The study tracked the health of 293 adults for two to five years, during which 22 patients experienced a cardiovascular disease event, such as a stroke, heart attack, or coronary heart failure. Researchers found that those people with more active amygdalas were more likely to have a critically serious heart event over the next few years; additionally, they had more inflammation in their arteries, which ultimately leads to heart disease, and bone marrow activity that may be linked with blood clots. 

The link was strong, even when taking into account additional factors like smoking, lipids, diabetes, and hypertension. The subjects with higher activity in the amygdala developed heart attacks and strokes sooner than those who showed lower activity.

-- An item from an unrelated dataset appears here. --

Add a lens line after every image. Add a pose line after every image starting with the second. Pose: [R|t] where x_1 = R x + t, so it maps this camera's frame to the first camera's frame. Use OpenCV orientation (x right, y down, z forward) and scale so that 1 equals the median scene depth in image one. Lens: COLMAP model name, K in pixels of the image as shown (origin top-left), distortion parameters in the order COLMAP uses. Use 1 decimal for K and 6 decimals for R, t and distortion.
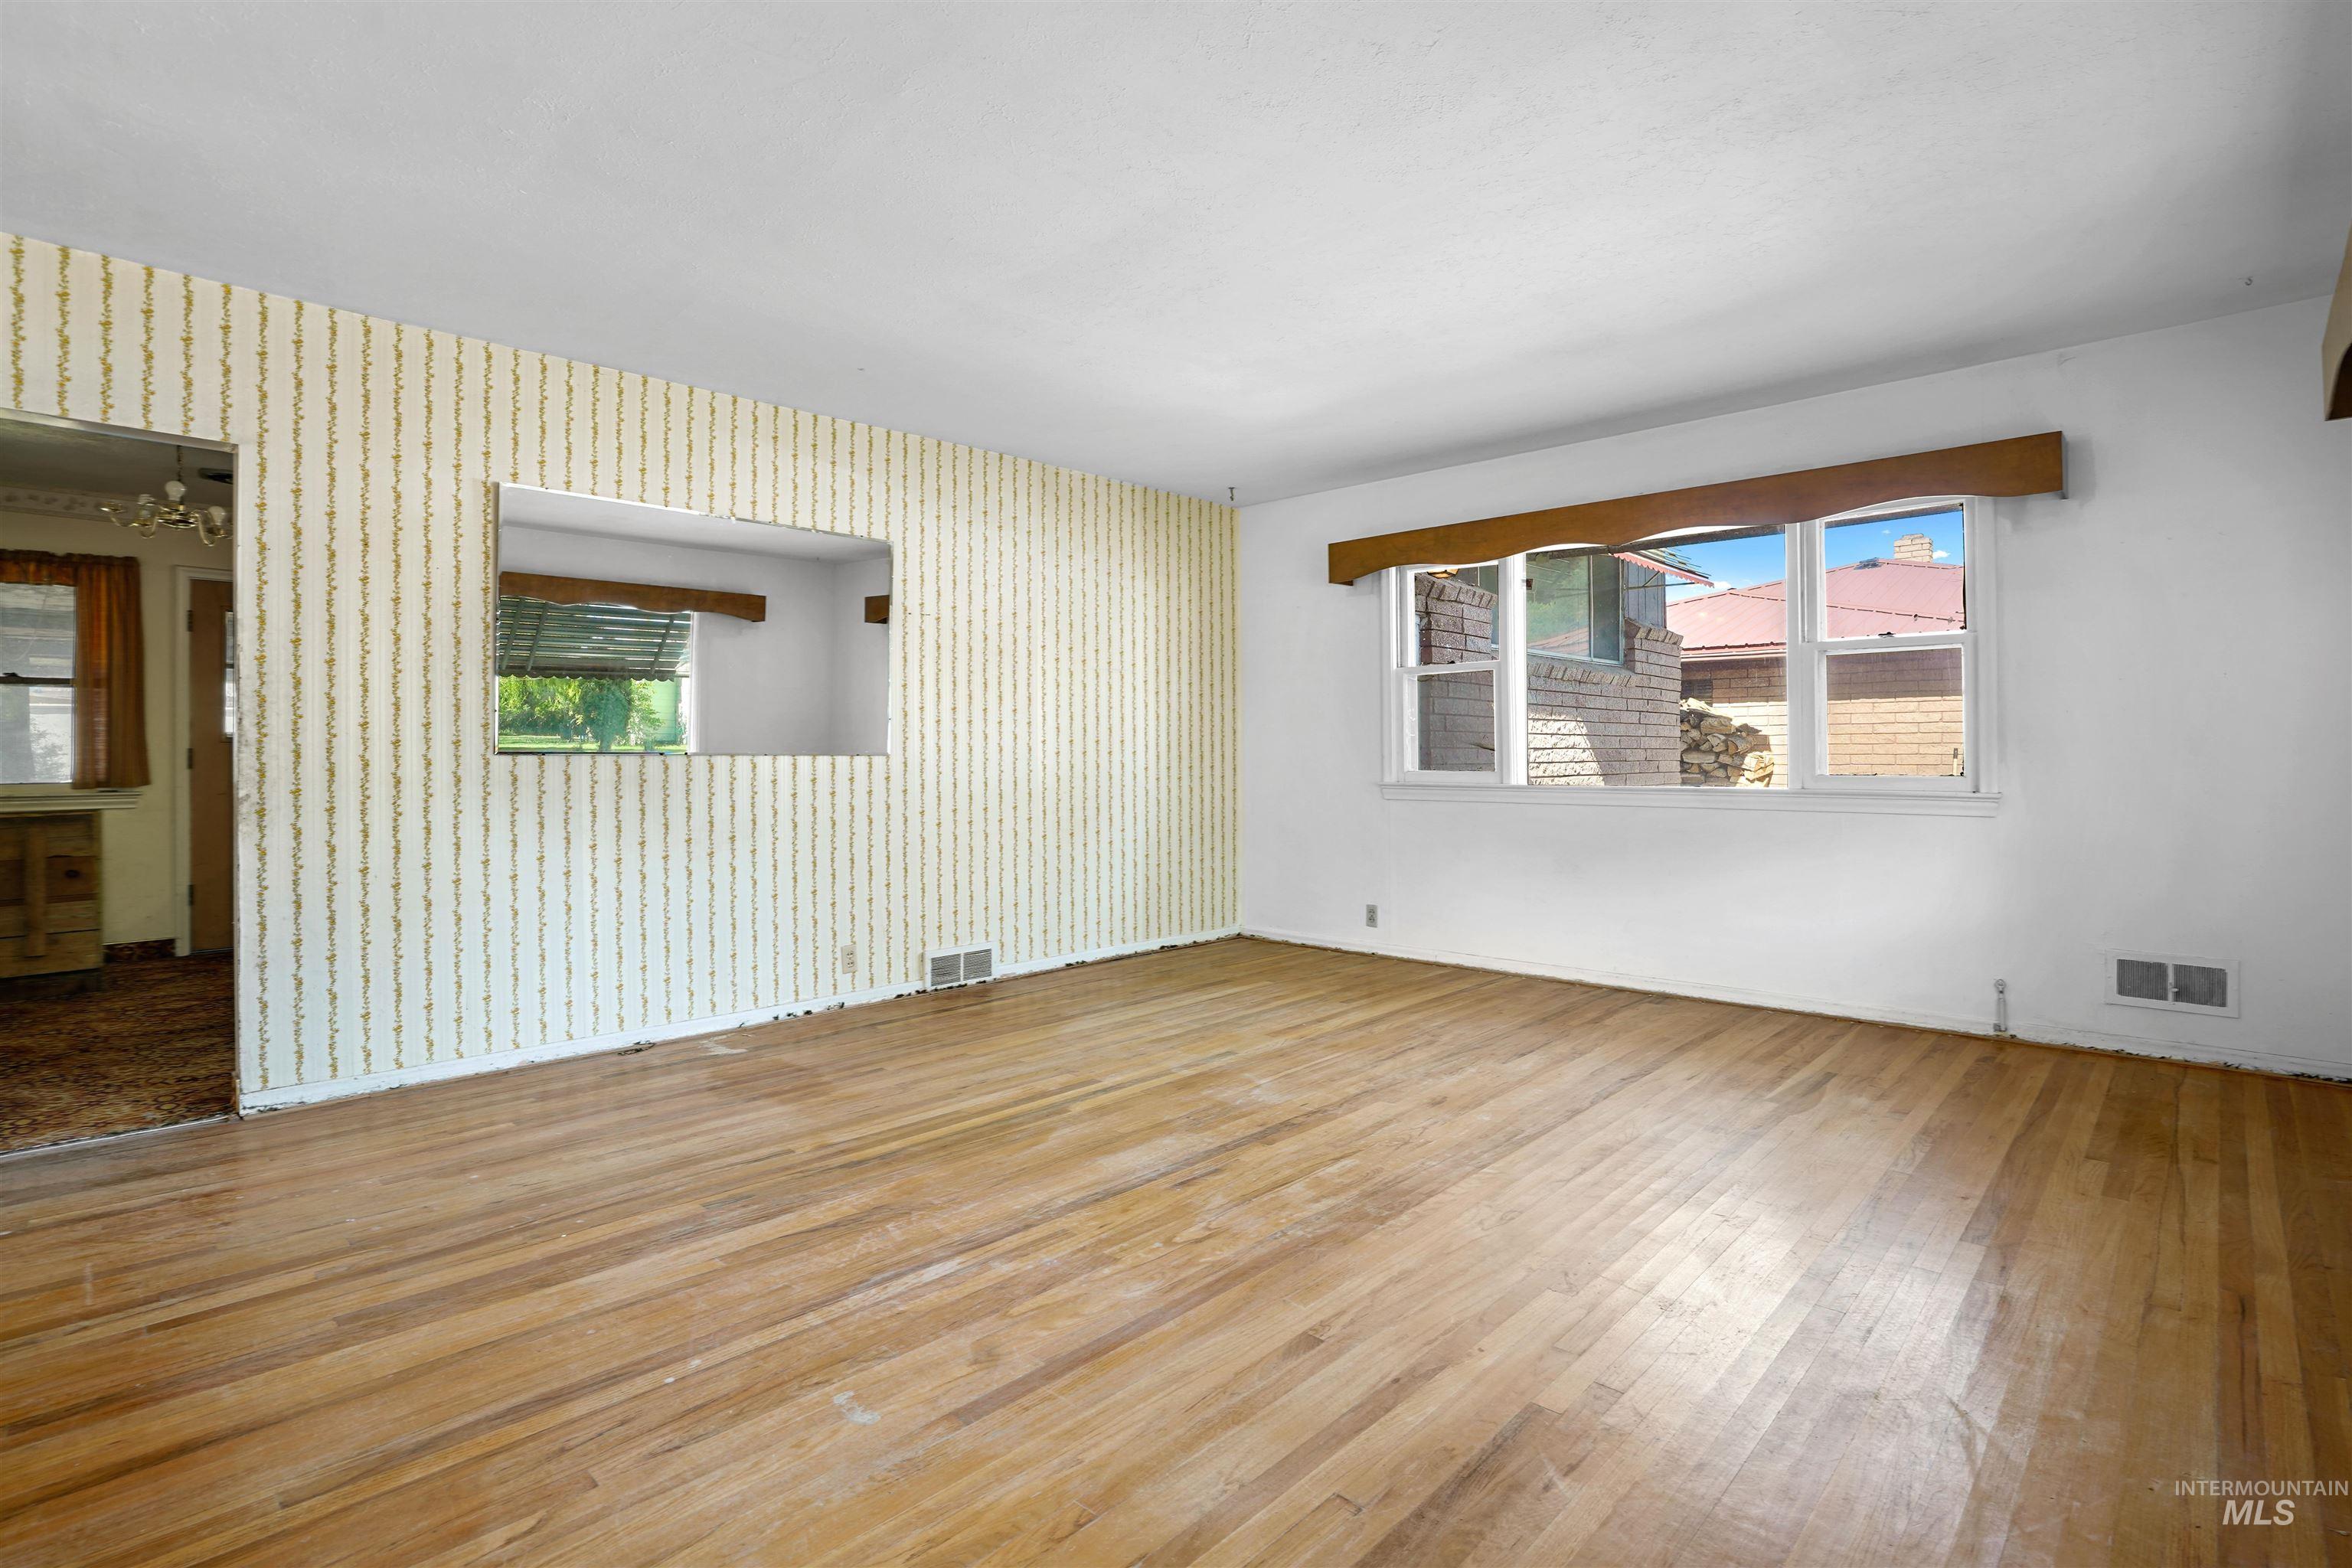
lens RADIAL K [[1116.4, 0, 1126.7], [0, 1116.4, 775.3], [0, 0, 1]] dist [-0.055320, 0.020325]
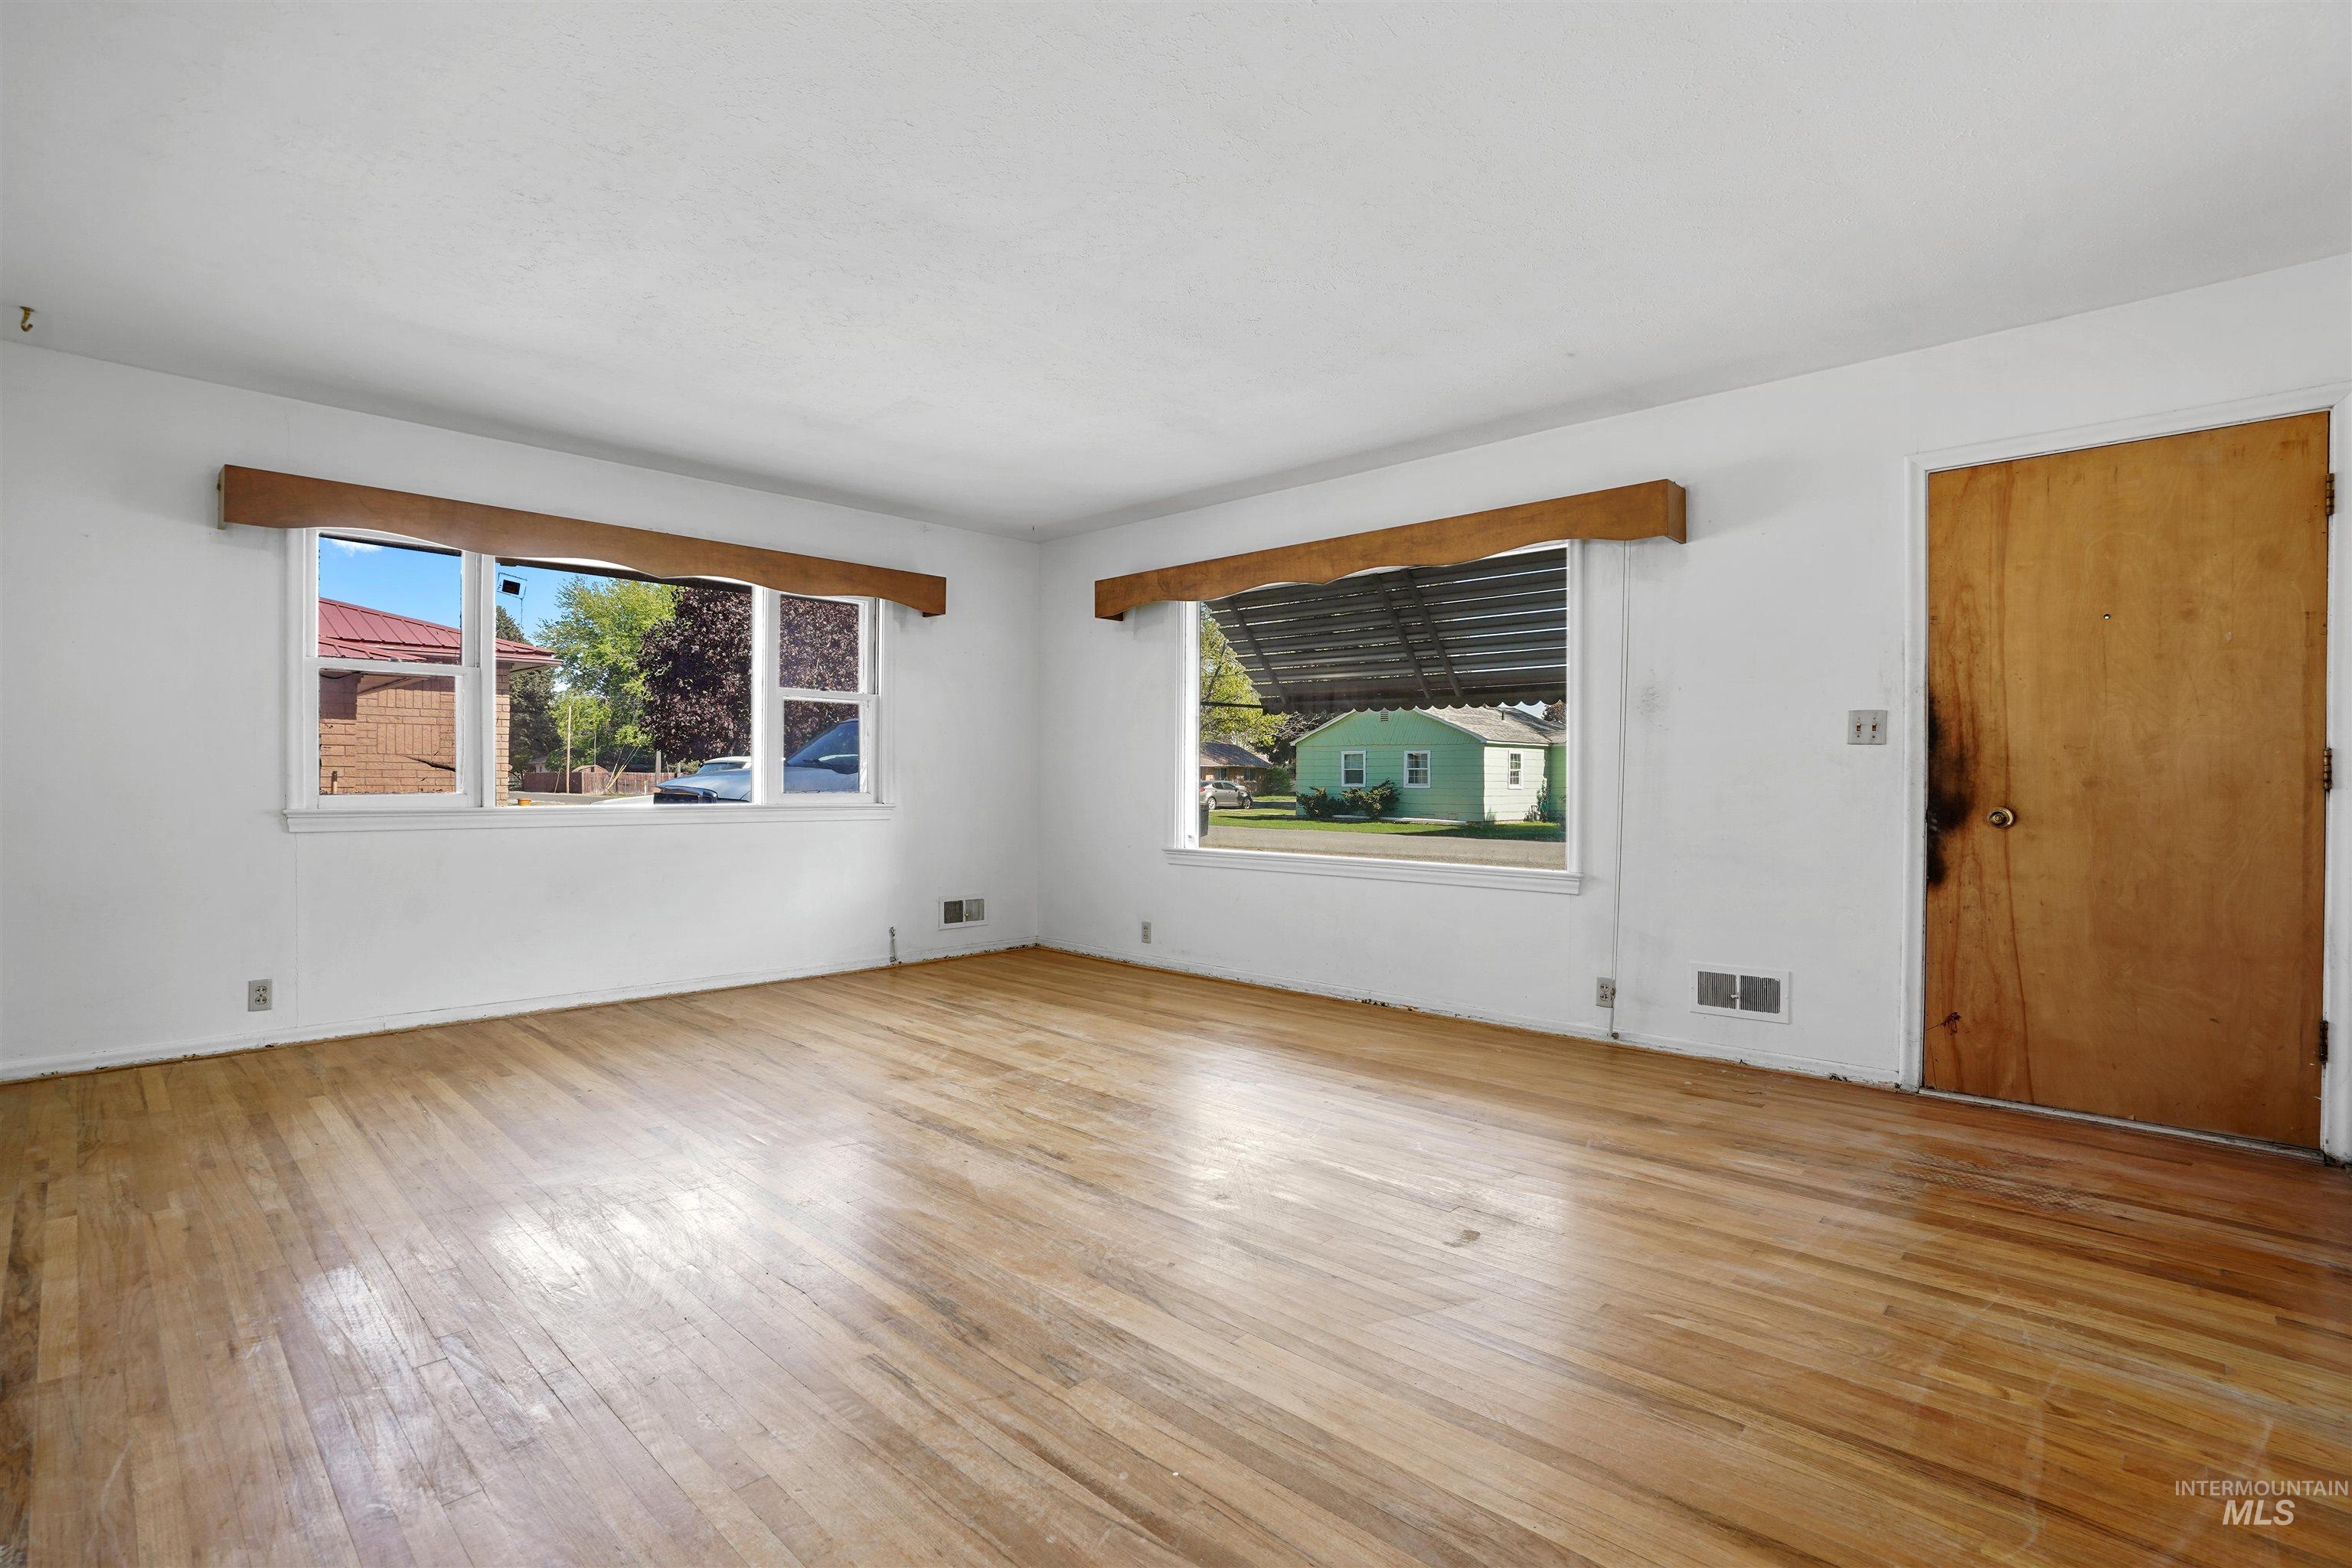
lens RADIAL K [[1111.1, 0, 1176.0], [0, 1111.1, 784.0], [0, 0, 1]] dist [-0.050947, 0.027671]
pose [[-0.031557, 0.002098, 0.999500, -1.047389], [0.009358, 0.999955, -0.001803, -0.008226], [-0.999458, 0.009297, -0.031575, 0.888196]]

The sub-study from Mount Sinai demonstrated that the subjects’ psychosocial stress level – assessed using a stress questionnaire – went hand-in-hand with amygdalar activity: measured with imaging.

The leader of the team, Dr. Ahmed Tawakol of Massachusetts General Hospital and Harvard Medical School, expressed that chronic stress could eventually be treated as an important risk factor for cardiovascular disease. The study also provides new insights into how to reduce stress-related cardiovascular diseases, which involve the heart or blood vessels, and are the leading cause of death and women around the world—according to the World Health Organization.

In the United States, more than one in three adults has at least one type of cardiovascular disease, and heart disease has been confirmed as the leading cause of death in the country. While smaller stress reduction studies have been promising, large trials are still needed to confirm that treating stress actually reduces heart attacks. In the meantime, it is reasonable to recommend stress reduction techniques to patients with higher stress levels, and an increased risk of heart disease. Controlling stress should be part of the dialogue between patient and physician, in addition to diet and exercise: when discussing strategies to combat cardiovascular disease.